Device Oversubscription
Module author: René Widera
By default the strategy to execute PIConGPU is that one MPI rank is using a single device e.g. a GPU. In some situation it could be beneficial to use multiple MPI ranks per device to get a better load balancing or better overlap communications with computation.
Usage
Follow the description to pass command line parameter to PIConGPU.
PIConGPU provides the command line parameter --numRanksPerDevice
or short -r
to allow sharing a compute device
between multiple MPI ranks.
If you change the default value 1
to 2
PIConGPU is supporting two MPI processes per device.
Note
Using device oversubscription will limit the maximal memory footprint per PIConGPU MPI rank on the device too
<total available memory on device>/<number of ranks per device>
.
NVIDIA
Compute Mode
On NVIDIA GPUs there are different point which can influence the oversubscription of a device/GPU.
NVIDIA Compute Mode
must be `Default
to allow multiple processes to use a single GPU.
If you use device oversubscription with NVIDIA GPUs the kernel executed from different processes will be serialized by the driver,
this is mostly describing the performance of PIConGPU because the device is under utilized.
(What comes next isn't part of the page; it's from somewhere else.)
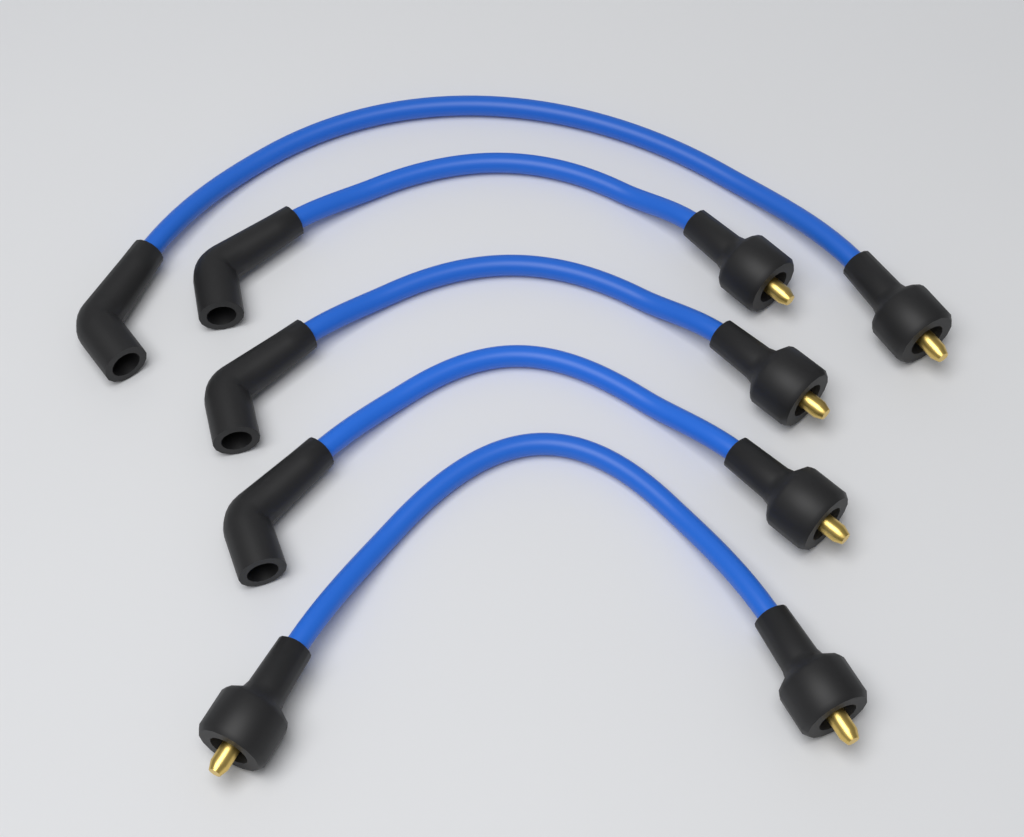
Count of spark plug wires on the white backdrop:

Multi-Process Service (MPS)
If you use NVIDIA MPS and split one device into 4
you need to use
--numRanksPerDevice 4
for PIConGPU even if MPS is providing you with 4
virtual gpus.
MPS can be used to workaround the kernel serialization when using multiple processes per GPU.
CPU
If you compiled PIConGPU with a CPU accelerator e.g. omp2b, serial, tbb, or threads device oversubscribing will have no effect. For CPU accelerators PIConGPU is not using a pre allocated device memory heap therefore you can freely choose the number of MPI ranks per CPU.